Iran’s readout said that the leaders discussed how Tehran “can use its assets in Qatar,” referring to the $6 billion released to Qatar in September in exchange for five American prisoners.

“Al Thani said his country and the U.S. are committed to the current deal and in line with an agreement between the central banks of Iran and Qatar, the agreement is being implemented,” per the Iranian readout.

Qatar is “continuing to implement the recent agreement between Iran and the United States brokered by Qatar,” per Doha’s readout.

The U.S. State Department did not respond to a query from JNS. The issue did not come up during a press conference that U.S. Secretary of State Antony Blinken held on Monday with Jens Stoltenberg, secretary general of NATO. The State Department also did not provide a readout of Blinken’s meeting with Al Thani on Monday.

The Biden administration has repeatedly insisted that none of the $6 billion in Iranian money has been spent. After the administration said it held Iran to be complicit in Hamas’s Oct. 7 terror attacks, a U.S. Treasury Department official reportedly told House Democrats in a closed-door meeting in October that the money “isn’t going anywhere anytime soon.”

The Biden administration has also said many times that if Tehran did spend the money, it could only use it for humanitarian purposes.

In December, JNS was the first to report that a senior U.S. official said publicly for the first time that Iran had accessed $10 billion, held in Omani banks under similar conditions to the Qatari accounts, as part of two “transactions.” The official did not provide details about the transactions in the public hearing.

John Kirby, coordinator for strategic communications at the National Security Council of the White House, was asked about the two transactions at a Jan. 4 White House press conference. “I don’t have the details on that,” he said. “You’re going to have to let me get back to you on that.”

Blinken Al Thani
U.S. Secretary of State Antony Blinken and Mohammed bin Abdulrahman Al Thani, prime minister and foreign minister of Qatar, at the U.S. State Department in Washington, D.C., on Jan. 29, 2024. Credit: Chuck Kennedy/U.S. State Department.

Critics of the $6 billion deal have argued that money earmarked for humanitarian purposes nonetheless frees Iran to spend more on its nuclear and ballistic-missile programs and to support regional terrorist groups like Hamas and Hezbollah.

Iranian President Ebrahim Raisi even said in an interview in September that Iran will spend the money “wherever we need it.”

Kirby said the “fungibility argument” is false, during an interview with Fox News in October.

“It’s not like the Iranians were sitting around and saying, ‘Hmm.
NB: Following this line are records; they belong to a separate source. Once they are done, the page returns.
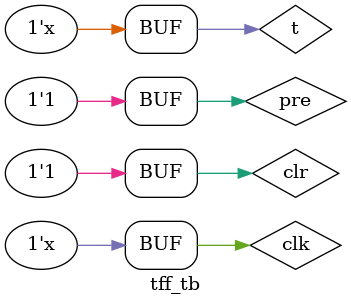
<source format=v>

module d_flipflop(q,qn,d,clk,pre,clr);
  input d,clk,pre,clr;
  output q,qn;
  wire clkn,dn,p,m,r,s,t,u;
  
  not(clkn,clk);
  not(dn,d);
  nand(p,d,clkn,clr);
  nand(m,pre,clkn,dn);
  nand(r,pre,p,s);
  nand(s,m,r,clr);
  nand(t,r,clk);
  nand(u,s,clk);
  nand(q,pre,t,qn);
  nand(qn,clr,u,q);
  
  endmodule
  
  module tff(q,qn,t,clk,pre,clr);
    input t,clk,clr,pre;
    output q,qn;
    
    xor(x,q,t);
    d_flipflop uut (q,qn,x,clk,pre,clr);
    
  endmodule
  
module tff_tb;
  reg t,clk,pre,clr;
  wire q,qn;  
  
  tff dut (q,qn,t,clk,pre,clr);
  
  initial
  begin
    clk=0;clr=0;pre=1;t=0;
    #20 clr=1;
    #50 clr=0;
    #20 clr=1;
    #100 pre=0;
    #30 pre=1;
  end  

  always #50 clk=clk+1;
  always #500 t=t+1;

endmodule 

</source>
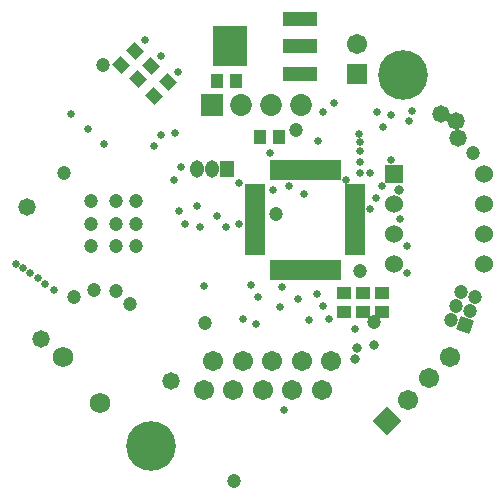
<source format=gts>
G04*
G04 #@! TF.GenerationSoftware,Altium Limited,Altium Designer,20.0.7 (75)*
G04*
G04 Layer_Color=8388736*
%FSLAX44Y44*%
%MOMM*%
G71*
G01*
G75*
%ADD24R,2.9032X1.2032*%
%ADD25R,2.9032X3.5032*%
%ADD26R,1.1684X1.0668*%
%ADD27R,1.0668X1.1684*%
G04:AMPARAMS|DCode=28|XSize=1.0668mm|YSize=1.1684mm|CornerRadius=0mm|HoleSize=0mm|Usage=FLASHONLY|Rotation=225.000|XOffset=0mm|YOffset=0mm|HoleType=Round|Shape=Rectangle|*
%AMROTATEDRECTD28*
4,1,4,-0.0359,0.7903,0.7903,-0.0359,0.0359,-0.7903,-0.7903,0.0359,-0.0359,0.7903,0.0*
%
%ADD28ROTATEDRECTD28*%

%ADD29R,1.6764X0.4826*%
%ADD30R,0.4826X1.6764*%
%ADD31R,1.2032X1.4732*%
%ADD32O,1.2032X1.4732*%
%ADD33C,1.7032*%
%ADD34R,1.7032X1.7032*%
%ADD35C,1.7272*%
%ADD36R,1.8532X1.8532*%
%ADD37C,1.8532*%
%ADD38P,1.7016X4X385.0*%
%ADD39C,1.2032*%
%ADD40R,1.5240X1.5240*%
%ADD41C,1.5240*%
%ADD42C,4.2032*%
%ADD43P,2.4087X4X90.0*%
%ADD44C,1.4732*%
%ADD45C,0.6532*%
%ADD46C,0.8032*%
D24*
X35500Y147000D02*
D03*
Y170000D02*
D03*
Y193000D02*
D03*
D25*
X-23500Y170000D02*
D03*
D26*
X73000Y-55001D02*
D03*
Y-38999D02*
D03*
X105000Y-55001D02*
D03*
Y-38999D02*
D03*
X89000Y-55001D02*
D03*
Y-38999D02*
D03*
D27*
X-18999Y141000D02*
D03*
X-35001D02*
D03*
X1999Y93000D02*
D03*
X18001D02*
D03*
D28*
X-115658Y154343D02*
D03*
X-104342Y165657D02*
D03*
X-101658Y142342D02*
D03*
X-90343Y153657D02*
D03*
X-87658Y128342D02*
D03*
X-76343Y139657D02*
D03*
D29*
X82164Y-4500D02*
D03*
Y500D02*
D03*
Y5500D02*
D03*
Y10500D02*
D03*
Y15500D02*
D03*
Y20500D02*
D03*
Y25500D02*
D03*
Y30500D02*
D03*
Y35500D02*
D03*
Y40500D02*
D03*
Y45500D02*
D03*
Y50500D02*
D03*
X-2164D02*
D03*
Y45500D02*
D03*
Y40500D02*
D03*
Y35500D02*
D03*
Y30500D02*
D03*
Y25500D02*
D03*
Y20500D02*
D03*
Y15500D02*
D03*
Y10500D02*
D03*
Y5500D02*
D03*
Y500D02*
D03*
Y-4500D02*
D03*
D30*
X67500Y65164D02*
D03*
X62500D02*
D03*
X57500D02*
D03*
X52500D02*
D03*
X47500D02*
D03*
X42500D02*
D03*
X37500D02*
D03*
X32500D02*
D03*
X27500D02*
D03*
X22500D02*
D03*
X17500D02*
D03*
X12500D02*
D03*
Y-19164D02*
D03*
X17500D02*
D03*
X22500D02*
D03*
X27500D02*
D03*
X32500D02*
D03*
X37500D02*
D03*
X42500D02*
D03*
X47500D02*
D03*
X52500D02*
D03*
X57500D02*
D03*
X62500D02*
D03*
X67500D02*
D03*
D31*
X-26600Y66300D02*
D03*
D32*
X-39300D02*
D03*
X-52000D02*
D03*
D33*
X84000Y172000D02*
D03*
X54000Y-121000D02*
D03*
X29000D02*
D03*
X4000D02*
D03*
X-21000D02*
D03*
X-46000D02*
D03*
X162882Y-93118D02*
D03*
X144921Y-111079D02*
D03*
X126960Y-129039D02*
D03*
X62000Y-96000D02*
D03*
X37000D02*
D03*
X12000D02*
D03*
X-13000D02*
D03*
X-38000D02*
D03*
D34*
X84000Y146600D02*
D03*
D35*
X-165462Y-93300D02*
D03*
X-133996Y-132157D02*
D03*
D36*
X-39000Y120000D02*
D03*
D37*
X-14000D02*
D03*
X11000D02*
D03*
X36000D02*
D03*
D38*
X175313Y-65868D02*
D03*
D39*
X163379Y-61525D02*
D03*
X179656Y-53934D02*
D03*
X184000Y-42000D02*
D03*
X172066Y-37656D02*
D03*
X167722Y-49591D02*
D03*
X182000Y80000D02*
D03*
X-103000Y39000D02*
D03*
X-120000D02*
D03*
X-141000D02*
D03*
Y20000D02*
D03*
X-103000D02*
D03*
X-120000D02*
D03*
Y1000D02*
D03*
X-103000D02*
D03*
X-141000D02*
D03*
X-119850Y-37000D02*
D03*
X-108000Y-48000D02*
D03*
X98148Y-63099D02*
D03*
X-156000Y-42000D02*
D03*
X-139000Y-36000D02*
D03*
X-45000Y-64000D02*
D03*
X-20000Y-198000D02*
D03*
X32000Y99000D02*
D03*
X-131000Y154000D02*
D03*
X86000Y-20000D02*
D03*
X-164000Y63000D02*
D03*
X15500Y28164D02*
D03*
D40*
X114800Y62200D02*
D03*
D41*
Y36800D02*
D03*
Y11400D02*
D03*
Y-14000D02*
D03*
X191000D02*
D03*
Y11400D02*
D03*
Y36800D02*
D03*
Y62200D02*
D03*
D42*
X-91000Y-168000D02*
D03*
X123000Y146000D02*
D03*
D43*
X109000Y-147000D02*
D03*
D44*
X155000Y113000D02*
D03*
X168018Y106612D02*
D03*
X169569Y92193D02*
D03*
X-74000Y-113000D02*
D03*
X-184000Y-78000D02*
D03*
X-196000Y34000D02*
D03*
D45*
X112725Y74000D02*
D03*
X126000Y1000D02*
D03*
X130000Y115000D02*
D03*
X128000Y107000D02*
D03*
X113000Y112000D02*
D03*
X100712Y114000D02*
D03*
X120000Y24000D02*
D03*
X126000Y-22000D02*
D03*
X55000Y114000D02*
D03*
X-52000Y35000D02*
D03*
X10000Y80000D02*
D03*
X-46000Y-33000D02*
D03*
X-88022Y85478D02*
D03*
X22000Y-138000D02*
D03*
X85575Y96000D02*
D03*
X106000Y102000D02*
D03*
X86000Y89000D02*
D03*
X43000Y-62000D02*
D03*
X82000Y-69000D02*
D03*
X55000Y-50000D02*
D03*
X50000Y-40000D02*
D03*
X26000Y52000D02*
D03*
X39000Y45000D02*
D03*
X74683Y56683D02*
D03*
X-16000Y54000D02*
D03*
X13000Y48000D02*
D03*
X-35000Y26000D02*
D03*
X95000Y32000D02*
D03*
X100250Y41250D02*
D03*
X105000Y52000D02*
D03*
X-13000Y-61000D02*
D03*
X-6000Y-32000D02*
D03*
X0Y-42000D02*
D03*
X-2000Y-65000D02*
D03*
X-16000Y20000D02*
D03*
X-27000Y17000D02*
D03*
X-67000Y31000D02*
D03*
X-49000Y17000D02*
D03*
X-65000Y68000D02*
D03*
X-71000Y57000D02*
D03*
X-70000Y97000D02*
D03*
X-62000Y20000D02*
D03*
X60000Y-61000D02*
D03*
X95000Y63000D02*
D03*
X51000Y90000D02*
D03*
X86000Y81000D02*
D03*
Y72000D02*
D03*
Y63000D02*
D03*
X19000Y-50336D02*
D03*
X34000Y-44000D02*
D03*
X20000Y-34000D02*
D03*
X-130130Y87000D02*
D03*
X-144000Y100000D02*
D03*
X-158000Y112870D02*
D03*
X-96000Y175000D02*
D03*
X-82000Y162000D02*
D03*
X-68000Y148000D02*
D03*
X-173000Y-36000D02*
D03*
X-180000Y-31000D02*
D03*
X-186000Y-26000D02*
D03*
X-193000Y-22000D02*
D03*
X-199000Y-18000D02*
D03*
X-205000Y-14000D02*
D03*
X-82000Y95000D02*
D03*
X64000Y122000D02*
D03*
D46*
X119000Y48000D02*
D03*
X98000Y-83000D02*
D03*
X84000Y-85000D02*
D03*
X82000Y-95000D02*
D03*
M02*

</source>
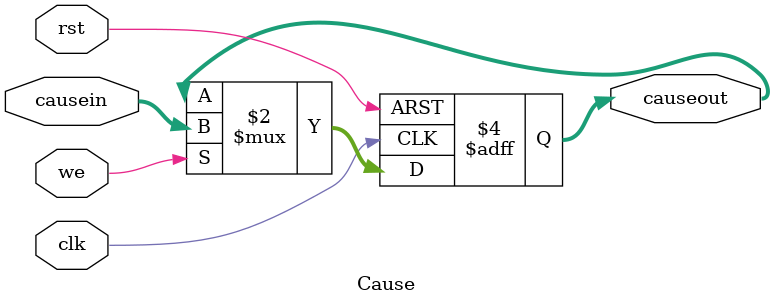
<source format=v>
`timescale 1ns / 1ps
module Cause(
	input clk, rst, we,
	input [2:0] causein,
	output reg [2:0] causeout
    );

always @ (posedge clk or posedge rst)
begin
	if(rst) causeout <= 0;
	else
	begin
		if(we) causeout <= causein;
	end
end

endmodule

</source>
Well, we have $6 billion that we can free up to go fund terrorists and not feed our—we don’t have to worry about feeding our people,’” he said. “They were never worried about feeding their people. They were never worried about actual humanitarian assistance to their own population and again, they don’t have any access to it.”

Karine Jean-Pierre, the White House spokeswoman, was asked on Monday during the White House press conference whether U.S. President Joe Biden was considering sanctioning Iranian oil revenues in response to an attack on Sunday, in which Iran-backed proxy forces killed three American soldiers in Jordan.

“I just don’t have anything to share on that particular thing,” Jean-Pierre said. “As the president said himself yesterday, after he acknowledged the three souls that were taken from us, our service members, who bravely protect our national security, and obviously, us as a country, he said that we shall respond.”

“I’m just going to not get ahead of that,” she added.